§ Electronics source listings:
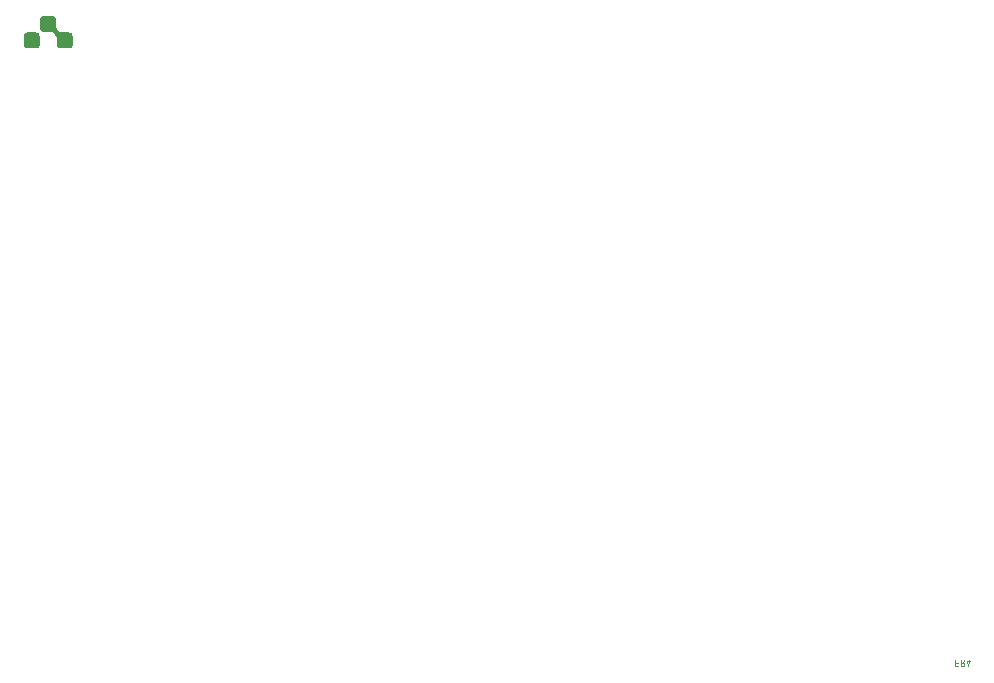
<source format=gbo>
G04 EAGLE Gerber RS-274X export*
G75*
%MOMM*%
%FSLAX34Y34*%
%LPD*%
%INSilkscreen Bottom*%
%IPPOS*%
%AMOC8*
5,1,8,0,0,1.08239X$1,22.5*%
G01*
%ADD10C,0.076200*%

G36*
X48521Y540525D02*
X48521Y540525D01*
X48550Y540523D01*
X49207Y540610D01*
X49243Y540623D01*
X49303Y540635D01*
X49916Y540889D01*
X49946Y540911D01*
X50001Y540939D01*
X50528Y541342D01*
X50552Y541372D01*
X50598Y541412D01*
X51001Y541939D01*
X51017Y541973D01*
X51051Y542025D01*
X51305Y542637D01*
X51311Y542675D01*
X51329Y542727D01*
X51329Y542729D01*
X51330Y542733D01*
X51417Y543390D01*
X51415Y543412D01*
X51420Y543440D01*
X51420Y551060D01*
X51415Y551081D01*
X51417Y551110D01*
X51330Y551767D01*
X51317Y551803D01*
X51305Y551863D01*
X51051Y552476D01*
X51029Y552506D01*
X51001Y552561D01*
X50598Y553088D01*
X50568Y553112D01*
X50528Y553158D01*
X50001Y553561D01*
X49967Y553577D01*
X49916Y553611D01*
X49303Y553865D01*
X49266Y553871D01*
X49207Y553890D01*
X48550Y553977D01*
X48528Y553975D01*
X48500Y553980D01*
X43439Y553980D01*
X42256Y554097D01*
X41136Y554436D01*
X40104Y554988D01*
X39200Y555730D01*
X38458Y556634D01*
X37906Y557666D01*
X37567Y558786D01*
X37450Y559969D01*
X37450Y565030D01*
X37445Y565051D01*
X37447Y565080D01*
X37360Y565737D01*
X37347Y565773D01*
X37335Y565833D01*
X37081Y566446D01*
X37059Y566476D01*
X37031Y566531D01*
X36628Y567058D01*
X36598Y567082D01*
X36558Y567128D01*
X36031Y567531D01*
X35997Y567547D01*
X35946Y567581D01*
X35333Y567835D01*
X35296Y567841D01*
X35237Y567860D01*
X34580Y567947D01*
X34558Y567945D01*
X34530Y567950D01*
X26910Y567950D01*
X26889Y567945D01*
X26860Y567947D01*
X26203Y567860D01*
X26167Y567847D01*
X26107Y567835D01*
X25495Y567581D01*
X25464Y567559D01*
X25409Y567531D01*
X24882Y567128D01*
X24858Y567098D01*
X24812Y567058D01*
X24409Y566531D01*
X24393Y566497D01*
X24359Y566446D01*
X24105Y565833D01*
X24099Y565796D01*
X24080Y565737D01*
X23993Y565080D01*
X23995Y565058D01*
X23990Y565030D01*
X23990Y557410D01*
X23995Y557389D01*
X23993Y557360D01*
X24080Y556703D01*
X24093Y556667D01*
X24105Y556607D01*
X24359Y555995D01*
X24381Y555964D01*
X24409Y555909D01*
X24812Y555382D01*
X24842Y555358D01*
X24882Y555312D01*
X25409Y554909D01*
X25443Y554893D01*
X25495Y554859D01*
X26107Y554605D01*
X26145Y554599D01*
X26203Y554580D01*
X26860Y554493D01*
X26882Y554495D01*
X26910Y554490D01*
X31971Y554490D01*
X33154Y554373D01*
X34274Y554034D01*
X35306Y553482D01*
X36210Y552740D01*
X36952Y551836D01*
X37504Y550804D01*
X37843Y549684D01*
X37960Y548501D01*
X37960Y543440D01*
X37965Y543419D01*
X37963Y543390D01*
X38050Y542733D01*
X38057Y542713D01*
X38057Y542701D01*
X38065Y542686D01*
X38075Y542637D01*
X38329Y542025D01*
X38351Y541994D01*
X38379Y541939D01*
X38782Y541412D01*
X38787Y541409D01*
X38787Y541408D01*
X38794Y541403D01*
X38812Y541388D01*
X38852Y541342D01*
X39379Y540939D01*
X39413Y540923D01*
X39465Y540889D01*
X40077Y540635D01*
X40115Y540629D01*
X40173Y540610D01*
X40830Y540523D01*
X40852Y540525D01*
X40880Y540520D01*
X48500Y540520D01*
X48521Y540525D01*
G37*
G36*
X20581Y540525D02*
X20581Y540525D01*
X20610Y540523D01*
X21267Y540610D01*
X21303Y540623D01*
X21363Y540635D01*
X21976Y540889D01*
X22006Y540911D01*
X22061Y540939D01*
X22588Y541342D01*
X22612Y541372D01*
X22658Y541412D01*
X23061Y541939D01*
X23077Y541973D01*
X23111Y542025D01*
X23365Y542637D01*
X23371Y542675D01*
X23389Y542728D01*
X23389Y542729D01*
X23390Y542733D01*
X23477Y543390D01*
X23475Y543412D01*
X23480Y543440D01*
X23480Y551060D01*
X23475Y551081D01*
X23477Y551110D01*
X23390Y551767D01*
X23377Y551803D01*
X23365Y551863D01*
X23111Y552476D01*
X23089Y552506D01*
X23061Y552561D01*
X22658Y553088D01*
X22628Y553112D01*
X22588Y553158D01*
X22061Y553561D01*
X22027Y553577D01*
X21976Y553611D01*
X21363Y553865D01*
X21326Y553871D01*
X21267Y553890D01*
X20610Y553977D01*
X20588Y553975D01*
X20560Y553980D01*
X12940Y553980D01*
X12919Y553975D01*
X12890Y553977D01*
X12233Y553890D01*
X12197Y553877D01*
X12137Y553865D01*
X11525Y553611D01*
X11494Y553589D01*
X11439Y553561D01*
X10912Y553158D01*
X10888Y553128D01*
X10842Y553088D01*
X10439Y552561D01*
X10423Y552527D01*
X10389Y552476D01*
X10135Y551863D01*
X10129Y551826D01*
X10110Y551767D01*
X10023Y551110D01*
X10025Y551088D01*
X10020Y551060D01*
X10020Y543440D01*
X10025Y543419D01*
X10023Y543390D01*
X10110Y542733D01*
X10117Y542713D01*
X10117Y542701D01*
X10125Y542686D01*
X10135Y542637D01*
X10389Y542025D01*
X10411Y541994D01*
X10439Y541939D01*
X10842Y541412D01*
X10847Y541409D01*
X10847Y541408D01*
X10854Y541403D01*
X10872Y541388D01*
X10912Y541342D01*
X11439Y540939D01*
X11473Y540923D01*
X11525Y540889D01*
X12137Y540635D01*
X12175Y540629D01*
X12233Y540610D01*
X12890Y540523D01*
X12912Y540525D01*
X12940Y540520D01*
X20560Y540520D01*
X20581Y540525D01*
G37*
D10*
X798428Y22667D02*
X798428Y17333D01*
X800799Y17333D01*
X800799Y19704D02*
X798428Y19704D01*
X803215Y17333D02*
X803215Y22667D01*
X803215Y17333D02*
X804696Y17333D01*
X804772Y17335D01*
X804848Y17341D01*
X804924Y17351D01*
X804999Y17364D01*
X805073Y17382D01*
X805147Y17403D01*
X805219Y17428D01*
X805289Y17457D01*
X805359Y17489D01*
X805426Y17525D01*
X805491Y17565D01*
X805555Y17607D01*
X805616Y17653D01*
X805674Y17702D01*
X805730Y17754D01*
X805784Y17808D01*
X805834Y17866D01*
X805881Y17925D01*
X805926Y17988D01*
X805967Y18052D01*
X806004Y18118D01*
X806038Y18187D01*
X806069Y18257D01*
X806096Y18328D01*
X806119Y18401D01*
X806138Y18475D01*
X806154Y18549D01*
X806166Y18625D01*
X806174Y18701D01*
X806178Y18777D01*
X806178Y18853D01*
X806174Y18929D01*
X806166Y19005D01*
X806154Y19081D01*
X806138Y19155D01*
X806119Y19229D01*
X806096Y19302D01*
X806069Y19373D01*
X806038Y19443D01*
X806004Y19512D01*
X805967Y19578D01*
X805926Y19642D01*
X805881Y19705D01*
X805834Y19764D01*
X805784Y19822D01*
X805730Y19876D01*
X805674Y19928D01*
X805616Y19977D01*
X805555Y20023D01*
X805491Y20065D01*
X805426Y20105D01*
X805359Y20141D01*
X805289Y20173D01*
X805219Y20202D01*
X805147Y20227D01*
X805073Y20248D01*
X804999Y20266D01*
X804924Y20279D01*
X804848Y20289D01*
X804772Y20295D01*
X804696Y20297D01*
X804696Y20296D02*
X803215Y20296D01*
X804993Y20296D02*
X806178Y22667D01*
X808656Y21482D02*
X809841Y17333D01*
X808656Y21482D02*
X811619Y21482D01*
X810730Y22667D02*
X810730Y20296D01*
M02*

</source>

§ Goal of the exercise:
Transcribe, exactly and without additions, the lines of the records above, beginning with the line that contains "X37504Y550804D01*" and ending with the line that contains "X38787Y541408D01*", both included.

§ Solved exercise:
X37504Y550804D01*
X37843Y549684D01*
X37960Y548501D01*
X37960Y543440D01*
X37965Y543419D01*
X37963Y543390D01*
X38050Y542733D01*
X38057Y542713D01*
X38057Y542701D01*
X38065Y542686D01*
X38075Y542637D01*
X38329Y542025D01*
X38351Y541994D01*
X38379Y541939D01*
X38782Y541412D01*
X38787Y541409D01*
X38787Y541408D01*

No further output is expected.